I’m OP and the only way student loans and college cost affect me is that we will strongly encourage our kids to look at higher education outside the United States. I don’t think education should ever be something the individual has to figure out how to finance and make a market analysis and risk calculation when they are 17/18. It also can’t be pushed onto the kids if their parents are not financially savvy. This makes it harder to have the class mobility Americans claim that they have, if parents aren’t a finance whizz, then the kid is at a disadvantage and that carries over.

I’m however more concerned about American work culture, especially hustle culture. There needs to be more emphasis on balance and life outside of work, and this shouldn’t make you poor.
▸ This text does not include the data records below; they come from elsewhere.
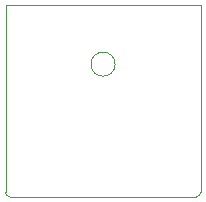
<source format=gbr>
G04 #@! TF.GenerationSoftware,KiCad,Pcbnew,(5.1.10-1-10_14)*
G04 #@! TF.CreationDate,2021-10-23T21:51:13-04:00*
G04 #@! TF.ProjectId,WiiComp,57696943-6f6d-4702-9e6b-696361645f70,1*
G04 #@! TF.SameCoordinates,Original*
G04 #@! TF.FileFunction,Profile,NP*
%FSLAX46Y46*%
G04 Gerber Fmt 4.6, Leading zero omitted, Abs format (unit mm)*
G04 Created by KiCad (PCBNEW (5.1.10-1-10_14)) date 2021-10-23 21:51:13*
%MOMM*%
%LPD*%
G01*
G04 APERTURE LIST*
G04 #@! TA.AperFunction,Profile*
%ADD10C,0.100000*%
G04 #@! TD*
G04 APERTURE END LIST*
D10*
X152440000Y-91260000D02*
G75*
G02*
X152090000Y-91610000I-350000J0D01*
G01*
X136280000Y-91610000D02*
G75*
G02*
X135930000Y-91260000I0J350000D01*
G01*
X145208234Y-80400000D02*
G75*
G03*
X145208234Y-80400000I-1018234J0D01*
G01*
X152440000Y-75390000D02*
X152440000Y-91260000D01*
X152090000Y-91610000D02*
X136280000Y-91610000D01*
X135930000Y-75390000D02*
X152440000Y-75390000D01*
X135930000Y-75390000D02*
X135930000Y-91260000D01*
M02*

</source>
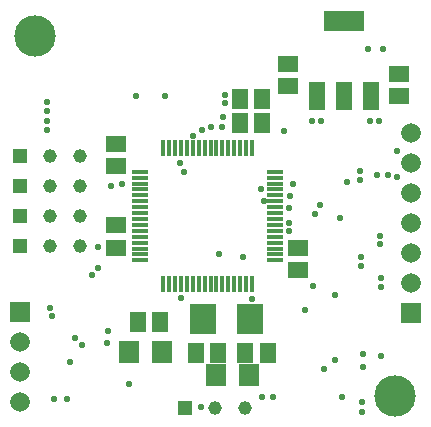
<source format=gbs>
G04 Layer_Color=16711935*
%FSLAX24Y24*%
%MOIN*%
G70*
G01*
G75*
%ADD69R,0.0575X0.0654*%
%ADD70R,0.0654X0.0575*%
%ADD72R,0.0654X0.0654*%
%ADD73C,0.0654*%
%ADD74R,0.0463X0.0463*%
%ADD75C,0.0463*%
%ADD76R,0.0463X0.0463*%
%ADD77C,0.1378*%
%ADD78C,0.0213*%
%ADD79R,0.1362X0.0693*%
%ADD80R,0.0535X0.0929*%
%ADD81R,0.0850X0.1008*%
%ADD82R,0.0693X0.0772*%
%ADD83R,0.0574X0.0157*%
%ADD84R,0.0157X0.0574*%
D69*
X8666Y10187D02*
D03*
X7918D02*
D03*
X8666Y10974D02*
D03*
X7918D02*
D03*
X6442Y2534D02*
D03*
X7190D02*
D03*
X8839D02*
D03*
X8091D02*
D03*
X5266Y3543D02*
D03*
X4518D02*
D03*
D70*
X9523Y12160D02*
D03*
Y11412D02*
D03*
X13214Y11821D02*
D03*
Y11073D02*
D03*
X3789Y6772D02*
D03*
Y6024D02*
D03*
X3789Y8750D02*
D03*
Y9498D02*
D03*
X9843Y6033D02*
D03*
Y5285D02*
D03*
D72*
X13632Y3856D02*
D03*
X591Y3886D02*
D03*
D73*
X13632Y9856D02*
D03*
Y8856D02*
D03*
Y7856D02*
D03*
Y6856D02*
D03*
Y4856D02*
D03*
Y5856D02*
D03*
X591Y2886D02*
D03*
Y1886D02*
D03*
Y886D02*
D03*
D74*
X575Y9087D02*
D03*
Y8087D02*
D03*
Y7087D02*
D03*
Y6087D02*
D03*
D75*
X1575Y9087D02*
D03*
Y8087D02*
D03*
Y7087D02*
D03*
Y6087D02*
D03*
X2575Y9087D02*
D03*
Y8087D02*
D03*
Y7087D02*
D03*
Y6087D02*
D03*
X7087Y689D02*
D03*
X8087D02*
D03*
D76*
X6087D02*
D03*
D77*
X1083Y13091D02*
D03*
X13091Y1083D02*
D03*
D78*
X11319Y1058D02*
D03*
X6605Y714D02*
D03*
X9006Y1058D02*
D03*
X8661D02*
D03*
X9547Y6576D02*
D03*
X9547Y6841D02*
D03*
X8711Y7579D02*
D03*
X9572Y7751D02*
D03*
X9695Y8169D02*
D03*
X10093Y3966D02*
D03*
X1476Y9966D02*
D03*
Y10901D02*
D03*
X9561Y7371D02*
D03*
X7357Y10384D02*
D03*
X1476Y10581D02*
D03*
Y10261D02*
D03*
X9400Y9916D02*
D03*
X10408Y7160D02*
D03*
X11491Y8219D02*
D03*
X12254Y10261D02*
D03*
X11934Y8292D02*
D03*
X12623Y5020D02*
D03*
X12598Y6422D02*
D03*
X10605Y10261D02*
D03*
X10335D02*
D03*
X3174Y6053D02*
D03*
X4208Y1476D02*
D03*
X12623Y2411D02*
D03*
X11073Y2288D02*
D03*
X10359Y4749D02*
D03*
X1649Y3765D02*
D03*
X1575Y4011D02*
D03*
X2657Y2781D02*
D03*
X5955Y4355D02*
D03*
X8637Y7972D02*
D03*
X2436Y3027D02*
D03*
X12598Y6152D02*
D03*
X12623Y4724D02*
D03*
X11934Y8588D02*
D03*
X12549Y10261D02*
D03*
X11270Y7037D02*
D03*
X11959Y5733D02*
D03*
Y5438D02*
D03*
X11097Y4454D02*
D03*
X10728Y1993D02*
D03*
X8022Y5709D02*
D03*
X2239Y2215D02*
D03*
X1722Y984D02*
D03*
X3002Y5118D02*
D03*
X3519Y3248D02*
D03*
X3494Y2854D02*
D03*
X7234Y5832D02*
D03*
X7406Y11122D02*
D03*
Y10851D02*
D03*
X12008Y2067D02*
D03*
Y2485D02*
D03*
X3200Y5340D02*
D03*
X2165Y984D02*
D03*
X11983Y886D02*
D03*
Y566D02*
D03*
X12475Y8465D02*
D03*
X12844D02*
D03*
X12180Y12648D02*
D03*
X12697D02*
D03*
X13140Y8391D02*
D03*
Y9252D02*
D03*
X10581Y7456D02*
D03*
X6053Y8563D02*
D03*
X5930Y8858D02*
D03*
X4454Y11097D02*
D03*
X5428Y11083D02*
D03*
X3617Y8095D02*
D03*
X3986Y8169D02*
D03*
X8312Y4326D02*
D03*
X6644Y9966D02*
D03*
X7308Y10039D02*
D03*
X6939Y10064D02*
D03*
X6348Y9769D02*
D03*
D79*
X11393Y13602D02*
D03*
D80*
X12298Y11083D02*
D03*
X11393D02*
D03*
X10487D02*
D03*
D81*
X6693Y3642D02*
D03*
X8268D02*
D03*
D82*
X7126Y1772D02*
D03*
X8228D02*
D03*
X4213Y2559D02*
D03*
X5315D02*
D03*
D83*
X4587Y5610D02*
D03*
Y5807D02*
D03*
Y6004D02*
D03*
Y6201D02*
D03*
Y6398D02*
D03*
Y6594D02*
D03*
Y6791D02*
D03*
Y6988D02*
D03*
Y7185D02*
D03*
Y7382D02*
D03*
Y7579D02*
D03*
Y7776D02*
D03*
Y7972D02*
D03*
Y8169D02*
D03*
Y8366D02*
D03*
Y8563D02*
D03*
X9094D02*
D03*
Y8366D02*
D03*
Y8169D02*
D03*
Y7972D02*
D03*
Y7776D02*
D03*
Y7579D02*
D03*
Y7382D02*
D03*
Y7185D02*
D03*
Y6988D02*
D03*
Y6791D02*
D03*
Y6594D02*
D03*
Y6398D02*
D03*
Y6201D02*
D03*
Y6004D02*
D03*
Y5807D02*
D03*
Y5610D02*
D03*
D84*
X8317Y4833D02*
D03*
X8120D02*
D03*
X7923D02*
D03*
X7726D02*
D03*
X7530D02*
D03*
X7333D02*
D03*
X7136D02*
D03*
X6939D02*
D03*
X6742D02*
D03*
X6545D02*
D03*
X6348D02*
D03*
X6152D02*
D03*
X5955D02*
D03*
X5758D02*
D03*
X5561D02*
D03*
X5364D02*
D03*
X5364Y9341D02*
D03*
X5561D02*
D03*
X5758D02*
D03*
X5955D02*
D03*
X6152D02*
D03*
X6348D02*
D03*
X6545D02*
D03*
X6742D02*
D03*
X6939D02*
D03*
X7136D02*
D03*
X7333D02*
D03*
X7530D02*
D03*
X7726D02*
D03*
X7923D02*
D03*
X8120D02*
D03*
X8317D02*
D03*
M02*

</source>
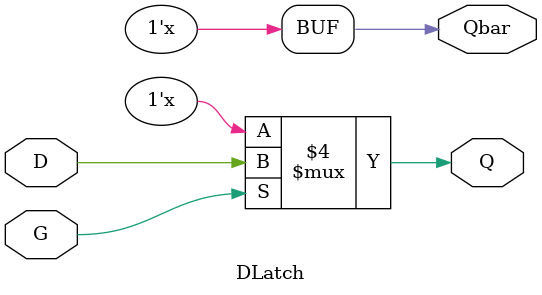
<source format=v>
module SRLatch(s, r, q, qbar);
    input s, r;
    output q, qbar;

    // q = s + (~r) & q;
    // S R Q Q+
    // 0 0 0 0
    // 0 0 1 1 hold
    //
    // 0 1 0 0 
    // 0 1 1 0 reset
    //
    // 1 0 0 1 
    // 1 0 1 1 set
    //
    // 1 1 0 X
    // 1 1 1 X not allowed

    nor(q, r, qbar);
    nor(qbar, s, q);

endmodule

module GatedSRLatch(G, S, R, Q, Qbar);
    input G, S, R;
    output Q, Qbar;

    // G S R Q Q+
    // 0 - - Q Q  locked
    // 1 0 0 Q Q  hold
    // 1 0 1 Q 0  reset
    // 1 1 0 Q 1  set
    // 1 1 1 Q X  not allowed

    wire S1, R1;
    and(S1, S, G);
    and(R1, R, G);
    nor(Qbar, S1, Q);
    nor(Q, S1, Qbar);

endmodule


module DLatch(G, D, Q, Qbar);
    input G, D;
    output reg Q, Qbar;

    always @ (D or G) begin
        if (G) begin
            Q <= D;
            Qbar <= ~D;
        end
        else
            Q <= Q;
            Qbar <= Qbar;
    end
endmodule
</source>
I quite agree with you. (PP)


I disagree. I find that college overseas is rarely a savings, especially if you live in one of those countries and paid the higher taxes for years. The COL and room/board is way way less expensive. By the time you add it up and include airfare, you’ve maybe saved 20-30k. You can easily find a lower cost college or university here in the US. Few kids go overseas for college for a reason.
Anonymous
American was founded on the principle that hard work begets success. Every man, woman and child who freely immigrated to the New World came with the notion that anyone can build a life in this country, regardless of their wealth or status at home, so long as they are willing to work. Able-bodies men who sit at home doing nothing and getting paid for it is fundamentally antithetical to the American sensibility. Ironically, much of the socialist complaints about CEO-to-worker compensation disparities comes out of the same deeply ingrained belief that a man ought to work for his bread, and the Jeff Bezos of the country don’t work as hard as their employees.
Anonymous
We are still a country in which you can come across the border with nothing in within 12 -15 years own your own brick rancher in Florida or TExas and own your own vehicles etc.

This is next to impossible to achieve in most other countries in the world.

Our country was founded on the protestant work ethic.

The "free" stuff has to come from some place. Who funds this stuff?

The friends that I know who work government jobs actually do very little work but get paid well. Paying people not to work or produce is not sustainable over the long term.